**What you have to do**
Check each line below for the word "plotted" and give the count alone.

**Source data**
◇ ◇ ◇ ◇
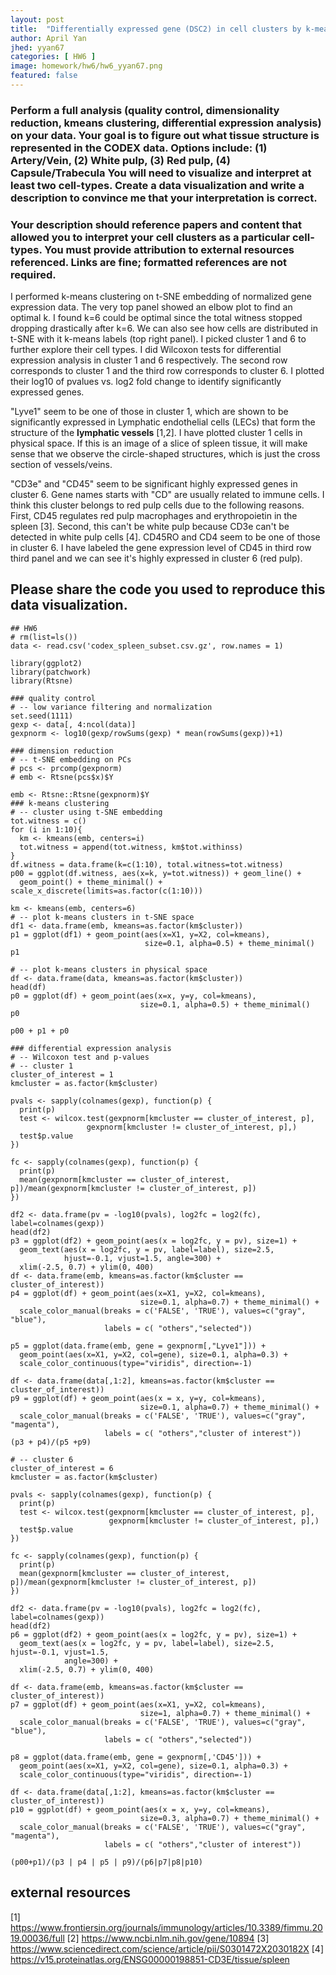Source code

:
```yaml
---
layout: post
title:  "Differentially expressed gene (DSC2) in cell clusters by k-means"
author: April Yan
jhed: yyan67
categories: [ HW6 ]
image: homework/hw6/hw6_yyan67.png
featured: false
---
```


### Perform a full analysis (quality control, dimensionality reduction, kmeans clustering, differential expression analysis) on your data. Your goal is to figure out what tissue structure is represented in the CODEX data. Options include: (1) Artery/Vein, (2) White pulp, (3) Red pulp, (4) Capsule/Trabecula You will need to visualize and interpret at least two cell-types. Create a data visualization and write a description to convince me that your interpretation is correct. 

### Your description should reference papers and content that allowed you to interpret your cell clusters as a particular cell-types. You must provide attribution to external resources referenced. Links are fine; formatted references are not required. 

I performed k-means clustering on t-SNE embedding of normalized gene expression data. The very top panel showed an elbow plot to find an optimal k. I found k=6 could be optimal since the total witness stopped dropping drastically after k=6. We can also see how cells are distributed in t-SNE with it k-means labels (top right panel). I picked cluster 1 and 6 to further explore their cell types. I did Wilcoxon tests for differential expression analysis in cluster 1 and 6 respectively. The second row corresponds to cluster 1 and the third row corresponds to cluster 6. I plotted their log10 of pvalues vs. log2 fold change to identify significantly expressed genes. 

"Lyve1" seem to be one of those in cluster 1, which are shown to be significantly expressed in Lymphatic endothelial cells (LECs) that form the structure of the **lymphatic vessels** [1,2]. I have plotted cluster 1 cells in physical space. If this is an image of a slice of spleen tissue, it will make sense that we observe the circle-shaped structures, which is just the cross section of vessels/veins. 

"CD3e" and "CD45" seem to be significant highly expressed genes in cluster 6. Gene names starts with "CD" are usually related to immune cells. I think this cluster belongs to red pulp cells due to the following reasons. First, CD45 regulates red pulp macrophages and erythropoietin in the spleen [3]. Second, this can't be white pulp because CD3e can't be detected in white pulp cells [4]. CD45RO and CD4 seem to be one of those in cluster 6. I have labeled the gene expression level of CD45 in third row third panel and we can see it's highly expressed in cluster 6 (red pulp). 

## Please share the code you used to reproduce this data visualization.
```{r}
## HW6
# rm(list=ls())
data <- read.csv('codex_spleen_subset.csv.gz', row.names = 1)

library(ggplot2)
library(patchwork)
library(Rtsne)

### quality control
# -- low variance filtering and normalization
set.seed(1111)
gexp <- data[, 4:ncol(data)]
gexpnorm <- log10(gexp/rowSums(gexp) * mean(rowSums(gexp))+1)

### dimension reduction 
# -- t-SNE embedding on PCs
# pcs <- prcomp(gexpnorm)
# emb <- Rtsne(pcs$x)$Y

emb <- Rtsne::Rtsne(gexpnorm)$Y
### k-means clustering 
# -- cluster using t-SNE embedding 
tot.witness = c()
for (i in 1:10){
  km <- kmeans(emb, centers=i)
  tot.witness = append(tot.witness, km$tot.withinss)
}
df.witness = data.frame(k=c(1:10), total.witness=tot.witness)
p00 = ggplot(df.witness, aes(x=k, y=tot.witness)) + geom_line() + 
  geom_point() + theme_minimal() + scale_x_discrete(limits=as.factor(c(1:10)))

km <- kmeans(emb, centers=6)
# -- plot k-means clusters in t-SNE space
df1 <- data.frame(emb, kmeans=as.factor(km$cluster))
p1 = ggplot(df1) + geom_point(aes(x=X1, y=X2, col=kmeans), 
                              size=0.1, alpha=0.5) + theme_minimal()
p1

# -- plot k-means clusters in physical space
df <- data.frame(data, kmeans=as.factor(km$cluster))
head(df)
p0 = ggplot(df) + geom_point(aes(x=x, y=y, col=kmeans), 
                             size=0.1, alpha=0.5) + theme_minimal()
p0

p00 + p1 + p0

### differential expression analysis
# -- Wilcoxon test and p-values 
# -- cluster 1
cluster_of_interest = 1
kmcluster = as.factor(km$cluster)

pvals <- sapply(colnames(gexp), function(p) {
  print(p)
  test <- wilcox.test(gexpnorm[kmcluster == cluster_of_interest, p], 
                 gexpnorm[kmcluster != cluster_of_interest, p],)
  test$p.value
})

fc <- sapply(colnames(gexp), function(p) {
  print(p)
  mean(gexpnorm[kmcluster == cluster_of_interest, p])/mean(gexpnorm[kmcluster != cluster_of_interest, p])
})

df2 <- data.frame(pv = -log10(pvals), log2fc = log2(fc), label=colnames(gexp))
head(df2)
p3 = ggplot(df2) + geom_point(aes(x = log2fc, y = pv), size=1) + 
  geom_text(aes(x = log2fc, y = pv, label=label), size=2.5, 
            hjust=-0.1, vjust=1.5, angle=300) +
  xlim(-2.5, 0.7) + ylim(0, 400)
df <- data.frame(emb, kmeans=as.factor(km$cluster == cluster_of_interest))
p4 = ggplot(df) + geom_point(aes(x=X1, y=X2, col=kmeans), 
                             size=0.1, alpha=0.7) + theme_minimal() +
  scale_color_manual(breaks = c('FALSE', 'TRUE'), values=c("gray", "blue"),
                     labels = c( "others","selected"))

p5 = ggplot(data.frame(emb, gene = gexpnorm[,"Lyve1"])) + 
  geom_point(aes(x=X1, y=X2, col=gene), size=0.1, alpha=0.3) + 
  scale_color_continuous(type="viridis", direction=-1)

df <- data.frame(data[,1:2], kmeans=as.factor(km$cluster == cluster_of_interest))
p9 = ggplot(df) + geom_point(aes(x = x, y=y, col=kmeans), 
                             size=0.1, alpha=0.7) + theme_minimal() +
  scale_color_manual(breaks = c('FALSE', 'TRUE'), values=c("gray", "magenta"),
                     labels = c( "others","cluster of interest"))
(p3 + p4)/(p5 +p9)

# -- cluster 6
cluster_of_interest = 6
kmcluster = as.factor(km$cluster)

pvals <- sapply(colnames(gexp), function(p) {
  print(p)
  test <- wilcox.test(gexpnorm[kmcluster == cluster_of_interest, p], 
                      gexpnorm[kmcluster != cluster_of_interest, p],)
  test$p.value
})

fc <- sapply(colnames(gexp), function(p) {
  print(p)
  mean(gexpnorm[kmcluster == cluster_of_interest, p])/mean(gexpnorm[kmcluster != cluster_of_interest, p])
})

df2 <- data.frame(pv = -log10(pvals), log2fc = log2(fc), label=colnames(gexp))
head(df2)
p6 = ggplot(df2) + geom_point(aes(x = log2fc, y = pv), size=1) + 
  geom_text(aes(x = log2fc, y = pv, label=label), size=2.5, hjust=-0.1, vjust=1.5,
            angle=300) +
  xlim(-2.5, 0.7) + ylim(0, 400)

df <- data.frame(emb, kmeans=as.factor(km$cluster == cluster_of_interest))
p7 = ggplot(df) + geom_point(aes(x=X1, y=X2, col=kmeans), 
                             size=1, alpha=0.7) + theme_minimal() +
  scale_color_manual(breaks = c('FALSE', 'TRUE'), values=c("gray", "blue"),
                     labels = c( "others","selected"))

p8 = ggplot(data.frame(emb, gene = gexpnorm[,'CD45'])) + 
  geom_point(aes(x=X1, y=X2, col=gene), size=0.1, alpha=0.3) + 
  scale_color_continuous(type="viridis", direction=-1)

df <- data.frame(data[,1:2], kmeans=as.factor(km$cluster == cluster_of_interest))
p10 = ggplot(df) + geom_point(aes(x = x, y=y, col=kmeans), 
                             size=0.3, alpha=0.7) + theme_minimal() +
  scale_color_manual(breaks = c('FALSE', 'TRUE'), values=c("gray", "magenta"),
                     labels = c( "others","cluster of interest"))

(p00+p1)/(p3 | p4 | p5 | p9)/(p6|p7|p8|p10)

``` 

## external resources
[1] https://www.frontiersin.org/journals/immunology/articles/10.3389/fimmu.2019.00036/full
[2] https://www.ncbi.nlm.nih.gov/gene/10894
[3] https://www.sciencedirect.com/science/article/pii/S0301472X2030182X 
[4] https://v15.proteinatlas.org/ENSG00000198851-CD3E/tissue/spleen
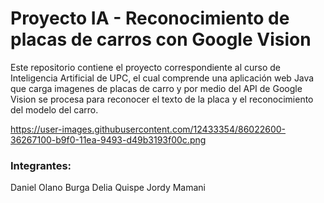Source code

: # Proyecto IA - Reconocimiento de placas de carros con Google Vision
Este repositorio contiene el proyecto correspondiente al curso de Inteligencia Artificial de UPC, el cual comprende una aplicación web Java que carga imagenes de placas de carro y por medio del API de Google Vision se procesa para reconocer el texto de la placa y el reconocimiento del modelo del carro.

https://user-images.githubusercontent.com/12433354/86022600-36267100-b9f0-11ea-9493-d49b3193f00c.png

### Integrantes:
Daniel Olano Burga 
Delia Quispe
Jordy Mamani

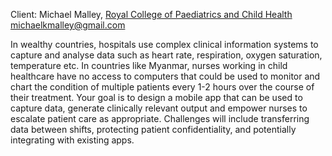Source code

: Client: Michael Malley, [Royal College of Paediatrics and Child
Health](Royal_College_of_Paediatrics_and_Child_Health "wikilink")
<michaelkmalley@gmail.com>

In wealthy countries, hospitals use complex clinical information systems
to capture and analyse data such as heart rate, respiration, oxygen
saturation, temperature etc. In countries like Myanmar, nurses working
in child healthcare have no access to computers that could be used to
monitor and chart the condition of multiple patients every 1-2 hours
over the course of their treatment. Your goal is to design a mobile app
that can be used to capture data, generate clinically relevant output
and empower nurses to escalate patient care as appropriate. Challenges
will include transferring data between shifts, protecting patient
confidentiality, and potentially integrating with existing apps.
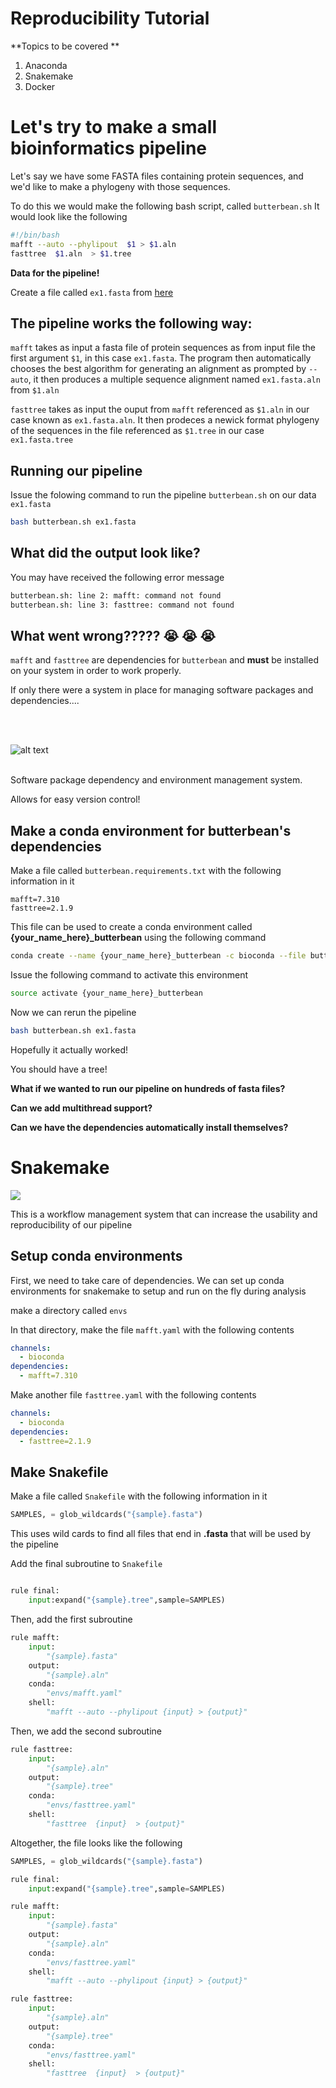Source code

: # Reproducibility Tutorial

**Topics to be covered **
1. Anaconda
2. Snakemake
3. Docker

# Let's try to make a small bioinformatics pipeline



Let's say we have some FASTA files containing protein sequences, and we'd like to make a phylogeny with those sequences.

To do this we would make the following bash script, called ```butterbean.sh```
It would look like the following

```bash
#!/bin/bash
mafft --auto --phylipout  $1 > $1.aln
fasttree  $1.aln  > $1.tree
```





**Data for the pipeline!**

Create a file called ```ex1.fasta``` from [here](https://raw.githubusercontent.com/tijeco/ReproducibilityTutorial/master/ex1.fasta)



## The pipeline works the following way:

```mafft``` takes as input a fasta file of protein sequences as from input file the first argument ```$1```, in this case ```ex1.fasta```. The program then automatically chooses the best algorithm for generating an alignment as prompted by ```--auto```, it then produces a multiple sequence alignment named ```ex1.fasta.aln```  from ```$1.aln```

```fasttree```  takes as input the ouput from ```mafft``` referenced as ```$1.aln``` in our case known as ```ex1.fasta.aln```. It then prodeces a newick format phylogeny of the sequences in the file referenced as ```$1.tree``` in our case ```ex1.fasta.tree```

## Running our pipeline

Issue the folowing command to run the pipeline ```butterbean.sh``` on our data  ```ex1.fasta```

```bash
bash butterbean.sh ex1.fasta
```

## What did the output look like?

You may have received the following error message
```bash
butterbean.sh: line 2: mafft: command not found
butterbean.sh: line 3: fasttree: command not found
```

## What went wrong????? :sob: :sob: :sob:

```mafft``` and ```fasttree``` are dependencies for ```butterbean``` and **must** be installed on your system in order to work properly.

If only there were a system in place for managing software packages and dependencies....

</br>
</br>


![alt text](https://conda.io/docs/_images/conda_logo.svg)

</br>
Software package dependency and environment management system.

Allows for easy version control!

## Make a conda environment for butterbean's dependencies

Make a file called ```butterbean.requirements.txt``` with the following information in it

```
mafft=7.310
fasttree=2.1.9
```

This file can be used to create a conda environment called **{your_name_here}_butterbean** using the following command

```bash
conda create --name {your_name_here}_butterbean -c bioconda --file butterbean.requirements.txt
```


Issue the following command to activate this environment

```bash
source activate {your_name_here}_butterbean
```

Now we can rerun the pipeline

```bash
bash butterbean.sh ex1.fasta
```

Hopefully it actually worked!

You should have a tree!


**What if we wanted to run our pipeline on hundreds of fasta files?**

**Can we add multithread support?**

**Can we have the dependencies automatically install themselves?**




# **Snakemake**

![](https://bitbucket-assetroot.s3.amazonaws.com/c/photos/2012/Dec/31/snakemake-logo-1807870285-12_avatar.png)

This is a workflow management system that can increase the usability and reproducibility of our pipeline


## Setup conda environments

First, we need to take care of dependencies. We can set up conda environments for snakemake to setup and run on the fly during analysis

make a directory called ```envs```

In that directory, make the file ```mafft.yaml``` with the following contents

```yaml
channels:
  - bioconda
dependencies:
  - mafft=7.310
```

Make another file ```fasttree.yaml``` with the following contents

```yaml
channels:
  - bioconda
dependencies:
  - fasttree=2.1.9
```

## Make Snakefile
Make a file called ```Snakefile``` with the following information in it


```python
SAMPLES, = glob_wildcards("{sample}.fasta")
```

This uses wild cards to find all files that end in **.fasta** that will be used by the pipeline

Add the final subroutine to ```Snakefile```

```python

rule final:
    input:expand("{sample}.tree",sample=SAMPLES)
```

Then, add the first subroutine

```python
rule mafft:
    input:
        "{sample}.fasta"
    output:
        "{sample}.aln"
    conda:
        "envs/mafft.yaml"
    shell:
        "mafft --auto --phylipout {input} > {output}"

```

Then, we add the second subroutine

```python
rule fasttree:
    input:
        "{sample}.aln"
    output:
        "{sample}.tree"
    conda:  
        "envs/fasttree.yaml"
    shell:
        "fasttree  {input}  > {output}"
```

Altogether, the file looks like the following

```python
SAMPLES, = glob_wildcards("{sample}.fasta")

rule final:
    input:expand("{sample}.tree",sample=SAMPLES)

rule mafft:
    input:
        "{sample}.fasta"
    output:
        "{sample}.aln"
    conda:
        "envs/fasttree.yaml"
    shell:
        "mafft --auto --phylipout {input} > {output}"

rule fasttree:
    input:
        "{sample}.aln"
    output:
        "{sample}.tree"
    conda:
        "envs/fasttree.yaml"
    shell:
        "fasttree  {input}  > {output}"


```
◇ ◇ ◇ ◇
**Reply**
2